Partager la publication "“Le droit a un train de retard sur l’économie collaborative”"
Pourquoi lancer ce blog ?
Michel Leclerc : Nous sommes des copains de promo en droit. Nous pensons que l’économie collaborative est une révolution qui va tout bouleverser et nous concerne tous. On a créé ce blog parce que personne ne traitait des thématiques juridiques en lien avec l’économie du partage. On voulait aborder ces questions en France et ouvrir le débat au grand public car le droit n’est pas qu’une affaire de professionnels.
Arthur Millerand : Le blog est aussi une porte d’entrée pour nos clients, surtout des jeunes entreprises de l’économie collaborative qui veulent se lancer mais n’y comprennent rien. À terme, on aimerait que le blog soit un guide pour jeunes entrepreneurs avec une boite à outils et des éléments juridiques.
Quels sont les problèmes juridiques les plus fréquemment rencontrés par l’économie collaborative ?
M. L. : Le premier problème, c’est la concurrence déloyale. Les acteurs de l’économie collaborative n’ont souvent pas les mêmes charges sociales ou barrière à l’entrée, comme la licence, coûteuse pour les taxis. Un autre problème est que la publicité effectuée par les acteurs de l’économie collaborative ne garantit pas la qualité des biens et services fournis. La campagne vidéo de dénigrement d’Airbnb récemment lancée à New-York en a joué, en présentant des utilisateurs de la plateforme déçus de l’appartement qu’ils louaient.
A. M. : Il y a aussi des questions de responsabilité civile et d’assurance qui se posent, notamment dans le covoiturage, ou le crowdfunding : on n’a pas encore beaucoup de garanties quant à la destination de l’argent récolté sur ces plateformes.
Comment le législateur réagit-il pour l’instant ?

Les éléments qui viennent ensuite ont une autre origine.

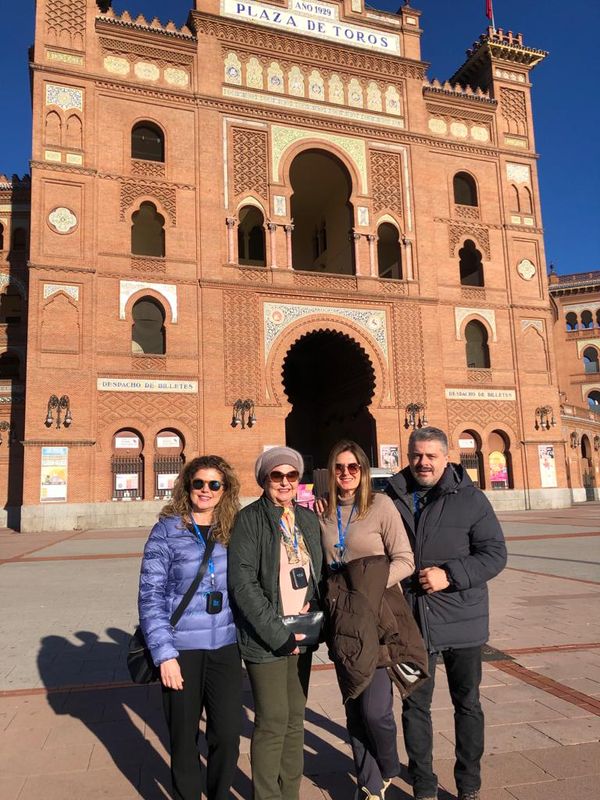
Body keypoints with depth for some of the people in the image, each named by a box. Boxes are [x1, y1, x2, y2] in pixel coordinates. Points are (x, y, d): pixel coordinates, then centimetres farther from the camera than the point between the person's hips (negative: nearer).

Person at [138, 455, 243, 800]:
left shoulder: (232, 531, 3)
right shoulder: (168, 530, -7)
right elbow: (151, 594, -9)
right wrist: (164, 653, -12)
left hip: (225, 646, 3)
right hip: (182, 648, -3)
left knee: (228, 733, 7)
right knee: (184, 736, 11)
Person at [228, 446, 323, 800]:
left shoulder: (308, 519, 8)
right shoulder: (250, 519, -10)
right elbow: (243, 583, -15)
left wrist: (313, 606, -4)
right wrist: (278, 632, -17)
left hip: (301, 635, 6)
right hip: (265, 638, -5)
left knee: (295, 718, 14)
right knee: (273, 721, 1)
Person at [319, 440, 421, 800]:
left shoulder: (381, 504, -9)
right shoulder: (324, 512, 4)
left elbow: (405, 561, -10)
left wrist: (371, 587, -20)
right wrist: (325, 597, -1)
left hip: (379, 617, -4)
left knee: (375, 708, -7)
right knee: (354, 707, 13)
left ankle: (389, 771, 25)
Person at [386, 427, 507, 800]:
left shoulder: (470, 498, -7)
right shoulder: (393, 499, -1)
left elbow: (495, 553, -10)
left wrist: (450, 575, -21)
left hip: (462, 620, -1)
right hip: (411, 622, 2)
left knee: (467, 703, 15)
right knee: (415, 705, 11)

A. M. : Beaucoup de vides juridiques sont remplis par les acteurs de l’économie du partage qui en tirent un très grand bénéfice. Actuellement, la logique est plutôt de vouloir faire entrer l’économie collaborative dans les catégories et les cases du droit commun. En fait, « tout juriste est un conservateur » : le droit est toujours en retard sur le mouvement des sociétés humaines. Il a donc logiquement un train de retard sur l’économie collaborative.

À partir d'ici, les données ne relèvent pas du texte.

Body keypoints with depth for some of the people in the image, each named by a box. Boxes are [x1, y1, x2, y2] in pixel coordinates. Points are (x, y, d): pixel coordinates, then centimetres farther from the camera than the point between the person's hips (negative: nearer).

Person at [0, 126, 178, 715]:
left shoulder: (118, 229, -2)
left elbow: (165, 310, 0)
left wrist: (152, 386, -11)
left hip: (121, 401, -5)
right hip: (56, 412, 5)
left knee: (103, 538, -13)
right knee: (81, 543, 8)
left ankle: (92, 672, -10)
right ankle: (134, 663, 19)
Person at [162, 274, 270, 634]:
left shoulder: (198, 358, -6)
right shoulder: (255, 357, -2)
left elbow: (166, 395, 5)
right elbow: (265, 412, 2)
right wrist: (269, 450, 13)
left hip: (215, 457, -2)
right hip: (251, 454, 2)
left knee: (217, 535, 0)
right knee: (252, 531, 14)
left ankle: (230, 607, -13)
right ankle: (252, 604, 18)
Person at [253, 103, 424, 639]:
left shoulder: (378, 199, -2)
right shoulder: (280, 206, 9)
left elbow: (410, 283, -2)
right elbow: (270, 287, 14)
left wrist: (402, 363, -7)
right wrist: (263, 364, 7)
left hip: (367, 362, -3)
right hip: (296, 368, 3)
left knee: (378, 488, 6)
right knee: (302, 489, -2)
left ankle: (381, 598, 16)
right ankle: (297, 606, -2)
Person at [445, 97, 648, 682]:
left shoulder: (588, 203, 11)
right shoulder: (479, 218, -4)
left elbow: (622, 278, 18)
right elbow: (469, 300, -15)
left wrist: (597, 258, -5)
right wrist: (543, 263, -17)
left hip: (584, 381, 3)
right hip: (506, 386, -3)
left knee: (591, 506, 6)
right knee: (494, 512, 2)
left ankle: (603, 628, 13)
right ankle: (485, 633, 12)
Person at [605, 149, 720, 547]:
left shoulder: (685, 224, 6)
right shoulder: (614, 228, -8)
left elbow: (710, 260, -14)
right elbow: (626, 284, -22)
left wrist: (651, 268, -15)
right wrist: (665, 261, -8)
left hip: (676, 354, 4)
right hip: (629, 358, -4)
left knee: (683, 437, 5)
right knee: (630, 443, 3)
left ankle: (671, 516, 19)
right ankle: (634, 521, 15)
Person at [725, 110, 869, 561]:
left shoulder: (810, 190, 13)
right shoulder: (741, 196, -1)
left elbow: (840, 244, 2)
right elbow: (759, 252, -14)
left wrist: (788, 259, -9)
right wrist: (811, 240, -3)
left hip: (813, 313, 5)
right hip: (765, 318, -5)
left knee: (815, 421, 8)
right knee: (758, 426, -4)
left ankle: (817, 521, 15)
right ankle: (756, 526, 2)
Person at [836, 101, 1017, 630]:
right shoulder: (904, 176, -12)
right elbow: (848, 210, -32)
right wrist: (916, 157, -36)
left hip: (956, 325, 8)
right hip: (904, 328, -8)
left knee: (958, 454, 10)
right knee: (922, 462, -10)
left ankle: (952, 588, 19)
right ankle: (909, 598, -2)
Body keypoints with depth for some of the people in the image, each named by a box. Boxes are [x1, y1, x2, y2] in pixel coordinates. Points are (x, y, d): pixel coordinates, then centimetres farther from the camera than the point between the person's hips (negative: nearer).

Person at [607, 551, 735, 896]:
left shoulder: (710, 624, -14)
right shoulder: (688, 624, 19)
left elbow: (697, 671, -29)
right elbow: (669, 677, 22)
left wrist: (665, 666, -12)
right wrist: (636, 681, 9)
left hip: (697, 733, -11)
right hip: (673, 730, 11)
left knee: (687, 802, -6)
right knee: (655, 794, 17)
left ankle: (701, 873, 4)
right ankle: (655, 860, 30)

Le droit peut-il quelque chose contre les grands acteurs comme Uber, qui met actuellement en péril le monopole des taxis ?
M. L. : Les grands acteurs interprètent le droit comme un simple risque financier. Autrement dit : combien ça va me coûter si je me fais prendre. Or les moyens de contrôle sont hyper limités, la DGCCRF (Direction générale de la concurrence, de la consommation et de la répression des fraudes) ne peut pas vérifier, par exemple, que les taxis Uber attendent bien 15 minutes avant de prendre un client, comme l’exige un décret depuis le 1er janvier 2014. Tant que ce rapport bénéfice/risque restera en leur faveur, ils continueront.
Ce droit, qui semble aller dans le sens d’une régulation, n’est-il pas de nature à freiner les entrepreneurs désireux de se lancer dans l’économie collaborative ?
A. M. : Uber a l’arsenal et la trésorerie pour se défendre, pas les entreprises naissantes. De jeunes startups se rapprochent de nous parce qu’elles ne parviennent pas à lever des fonds. Leurs financeurs sont frileux en raisons des incertitudes juridiques qui pèsent sur le secteur. On les comprend, lorsqu’un business model peut-être balayé en quelques mois par une décision de justice imposant de nouvelles taxes ou obligations.
Peut-on se livrer à un peu de prospective sur l’avenir de la législation de l’économie collaborative ?
M. L. : C’est dur pour un secteur si jeune. À mon avis, durant les dix ans à venir, on va continuer à faire du bricolage au cas par cas car il n’y a pas de jurisprudence. À terme cependant, on ne voit pas du tout comment on pourrait, vu la diversité et l’ampleur de l’économie du partage, faire un régime séparé. Tout le monde finira par être au même régime sans qu’il y ait de protection pour les acteurs économiques traditionnels.
A. M. : Le législateur va effectivement faire le choix le plus rationnel économiquement, en faveur du maximum d’ouverture. Mais cela n’empêche pas d’encadrer le secteur. Pour le crowdfunding, on a aujourd’hui un vrai pas en avant avec une ordonnance qui donne un régime et des statuts aux acteurs. Dans le E-tourisme, les acteurs syndicaux se groupent et s’organisent pour défendre leurs droits.